舞鶴は、中国やソ連からの引き揚げ者の多くを迎い入れた。私の小学生に時代(昭和24年から昭和30年)に多くの人が舞鶴を内地帰還の一歩を印した。我が家は、東舞鶴駅から3、4分にあり畑が道の直ぐ傍にあった。丁度さつま芋を掘り起こしていた。大きな芋と、傷つけた芋、小さな屑芋に分けて作業をしていた。私はこの作業を半分遊びで手伝っていた。そこに駅で時間待ちをしていた引揚者の人が数人私等を立ち止まってじっと見ていた。暫くするとその人達が、屑芋を指で指してこの芋を貰えないかと父に言っていていた。屑芋は、細く少し長い根の様なものであり、細かく刻んで鶏の餌にする様なものであった。父は、どうぞと言って、古新聞に夫々の人に分け渡した。貰った引揚者の人達は、何度もお礼を言いながら駅のほうに帰って行った。子供ながらあの芋をどの様にして食べるのかと気掛かりであった。あの時代は、持っている者と持っていない者の差が大きい時代であった。戦争によって人生が変えられた多くの人がいた。
拾い物集め
私が小学1年精の頃、休みの日、伯父(源次さん)と、父、私等はゴム車輪を着けた大きな第八車を引いて、拾い物集めに出掛けた。行き先は旧軍の施設を取り壊した跡等に放置されている大きなコンクリートのブロックや、石、金属の物等であった。中舞鶴の方面や白鳥の方面に出掛けた。何故こんな物を集めたのかというと、伯父が定年後に畑の一部に当初製材所を作る計画をしていたようであった。当時、放置され、一般の人にとって利用価値のない物が空き地にゴロゴロしていたと思う。そのうちに、バラックの工場が出来上がり、パンと製麺を作る作業場になった。伯父は、終戦のドサクサに、海軍工廠から電動モーターや、沢山の工具類をどの様にして手に入れたのかは分らないがそのバラック工場に保管していた。パン工場は、工廠で自分の職場に徴用工として働いていた石黒さんと言う人を呼びパン作り、自分は、電動モーターを使い、自分で製麺機械を作り、一部は購入してウドン作りを始めた。製麺と併行して、精米機2台と製粉機を購入して精米と製粉を行った。

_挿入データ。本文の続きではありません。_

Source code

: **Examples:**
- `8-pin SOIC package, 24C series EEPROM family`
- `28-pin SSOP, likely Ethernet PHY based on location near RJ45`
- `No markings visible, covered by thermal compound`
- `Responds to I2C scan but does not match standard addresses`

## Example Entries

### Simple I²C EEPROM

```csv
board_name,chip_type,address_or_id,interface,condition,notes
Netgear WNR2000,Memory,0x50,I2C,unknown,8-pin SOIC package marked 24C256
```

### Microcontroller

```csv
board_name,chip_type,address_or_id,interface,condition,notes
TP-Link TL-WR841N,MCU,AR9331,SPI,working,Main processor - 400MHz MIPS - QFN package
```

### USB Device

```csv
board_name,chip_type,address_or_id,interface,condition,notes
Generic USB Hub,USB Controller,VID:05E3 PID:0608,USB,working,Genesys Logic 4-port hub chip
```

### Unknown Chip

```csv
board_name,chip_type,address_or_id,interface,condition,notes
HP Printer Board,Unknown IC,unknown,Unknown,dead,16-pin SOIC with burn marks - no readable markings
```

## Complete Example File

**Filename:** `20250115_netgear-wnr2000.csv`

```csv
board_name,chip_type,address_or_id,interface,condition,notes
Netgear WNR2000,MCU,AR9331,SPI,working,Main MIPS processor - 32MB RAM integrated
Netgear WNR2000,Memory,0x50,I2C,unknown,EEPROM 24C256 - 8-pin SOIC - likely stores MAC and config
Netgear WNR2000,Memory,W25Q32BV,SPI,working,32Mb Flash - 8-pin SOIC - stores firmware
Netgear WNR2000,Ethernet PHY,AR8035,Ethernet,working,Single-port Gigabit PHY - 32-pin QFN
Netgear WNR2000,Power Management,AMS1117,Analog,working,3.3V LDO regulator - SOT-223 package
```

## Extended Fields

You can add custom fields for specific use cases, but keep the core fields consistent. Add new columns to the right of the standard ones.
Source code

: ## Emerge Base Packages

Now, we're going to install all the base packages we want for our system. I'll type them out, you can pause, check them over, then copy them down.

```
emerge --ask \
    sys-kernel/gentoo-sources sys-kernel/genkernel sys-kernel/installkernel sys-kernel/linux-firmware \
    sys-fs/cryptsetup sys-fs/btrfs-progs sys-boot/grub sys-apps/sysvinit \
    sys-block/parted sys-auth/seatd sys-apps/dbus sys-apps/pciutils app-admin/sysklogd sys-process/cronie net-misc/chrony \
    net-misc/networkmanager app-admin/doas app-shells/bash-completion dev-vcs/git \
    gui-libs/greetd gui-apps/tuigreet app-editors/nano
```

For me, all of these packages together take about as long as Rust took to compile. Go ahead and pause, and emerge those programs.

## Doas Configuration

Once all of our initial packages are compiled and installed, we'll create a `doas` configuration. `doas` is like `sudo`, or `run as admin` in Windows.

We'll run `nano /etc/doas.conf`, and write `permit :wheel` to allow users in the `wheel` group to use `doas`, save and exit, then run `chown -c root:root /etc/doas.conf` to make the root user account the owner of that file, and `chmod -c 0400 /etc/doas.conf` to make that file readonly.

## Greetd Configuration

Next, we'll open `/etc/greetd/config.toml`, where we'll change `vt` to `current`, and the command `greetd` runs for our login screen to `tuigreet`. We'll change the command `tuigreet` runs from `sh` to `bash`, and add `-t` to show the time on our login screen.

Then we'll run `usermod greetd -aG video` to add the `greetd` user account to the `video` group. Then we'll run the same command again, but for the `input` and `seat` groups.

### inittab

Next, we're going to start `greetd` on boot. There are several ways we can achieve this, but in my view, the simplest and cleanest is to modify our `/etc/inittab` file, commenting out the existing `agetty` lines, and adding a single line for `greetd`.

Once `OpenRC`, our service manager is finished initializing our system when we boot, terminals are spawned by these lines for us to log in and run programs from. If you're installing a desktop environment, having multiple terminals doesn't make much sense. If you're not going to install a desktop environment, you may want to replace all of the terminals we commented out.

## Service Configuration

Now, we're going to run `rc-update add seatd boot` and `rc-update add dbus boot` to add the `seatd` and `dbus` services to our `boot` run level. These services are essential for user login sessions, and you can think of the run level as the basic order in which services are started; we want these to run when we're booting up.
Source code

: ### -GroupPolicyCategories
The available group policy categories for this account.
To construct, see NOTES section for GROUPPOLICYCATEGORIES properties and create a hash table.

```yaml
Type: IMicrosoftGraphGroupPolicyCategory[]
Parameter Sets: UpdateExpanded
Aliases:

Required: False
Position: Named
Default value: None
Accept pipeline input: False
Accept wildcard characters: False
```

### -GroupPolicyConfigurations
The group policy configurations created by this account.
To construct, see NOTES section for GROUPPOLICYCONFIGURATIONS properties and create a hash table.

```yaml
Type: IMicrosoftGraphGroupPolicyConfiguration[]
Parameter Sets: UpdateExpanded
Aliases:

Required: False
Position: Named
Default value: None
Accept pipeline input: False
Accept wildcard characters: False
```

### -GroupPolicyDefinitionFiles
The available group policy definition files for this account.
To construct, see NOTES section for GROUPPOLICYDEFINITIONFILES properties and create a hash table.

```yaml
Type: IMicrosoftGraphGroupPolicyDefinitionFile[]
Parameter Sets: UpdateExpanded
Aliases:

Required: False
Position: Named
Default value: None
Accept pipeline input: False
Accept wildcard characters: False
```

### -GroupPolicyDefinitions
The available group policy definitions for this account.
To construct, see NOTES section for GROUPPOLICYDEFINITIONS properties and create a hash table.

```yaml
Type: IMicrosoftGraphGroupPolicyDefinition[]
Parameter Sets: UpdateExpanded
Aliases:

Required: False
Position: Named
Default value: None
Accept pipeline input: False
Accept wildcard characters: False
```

食について伯父は第二の仕事を選んだ。
闇米のこと
闇米というのは、おばさんが直接農家に出掛けて行って、玄米を買い伯父の精米工場に持ってくる。駅に近く農家に買出してきた米背負いおばさん達が夕方近くたどり着く。精米工場で白米にする。精米代金は、安く糠は精米代金の一部になる。米糠は、鶏と家鴨の餌に使われる。鶏が100羽、家鴨が100羽程伯父は飼っていた。米の調達は、若狭方面、綾部、梅迫方面である。当時の田舎は店も少なく、おばさん達の一部は、町で手に入る生鮮食料品を持って行き、帰りは玄米を持ち帰る様な人もいた。又、精米された米を、京都の旅館や、一般の家庭に持って行くおばさん達がおり、その人達は早朝の列車で京都に向かう。伯父の精米工場が、仲立ちしていた。又、伯父夫婦も米を欲しいと言ってくる人に売っていた。米を少しづつしか買われなかった人が多く買いに来た。日雇い労働者の人達で、ニコヨン(一日の労働の対価として254円受け取る人)と呼ばれていた人達であり、1升、5合の購入であった。両者がどの様な取引で行っていたのか知らないが、おばさん達が集まれば話が弾む場となっていた。伯父夫婦は、製麺、精米、ある時は製粉、鶏と家鴨の世話、山羊の世話とかいがいしく働いていた。おばさんの中に、何人かの朝鮮人の人がいた。この中で小柄なおばさんがいた。この人の日本語は上手な発音でなく、独特な喋り口調であった。年末にそのおばさんが、朝鮮のお餅を作って伯父夫婦に持ってきた。私は初めて朝鮮の餅を身近で見た。何種類かあって、ピンク色で米粒が混ざった物や、ケーキのような形の物があった。日本の餅よりお菓子に近い様に感じた。伯母はおいしいだろうが?と戸惑っていた。その内に、そのおばさんは朝鮮に帰ることになり、挨拶に来て北朝鮮の帰還船で帰ると言ってきた。その内見えなくなった。現在、北朝鮮についてニュースを見る度にあのおばさんと朝鮮の餅を思い出す。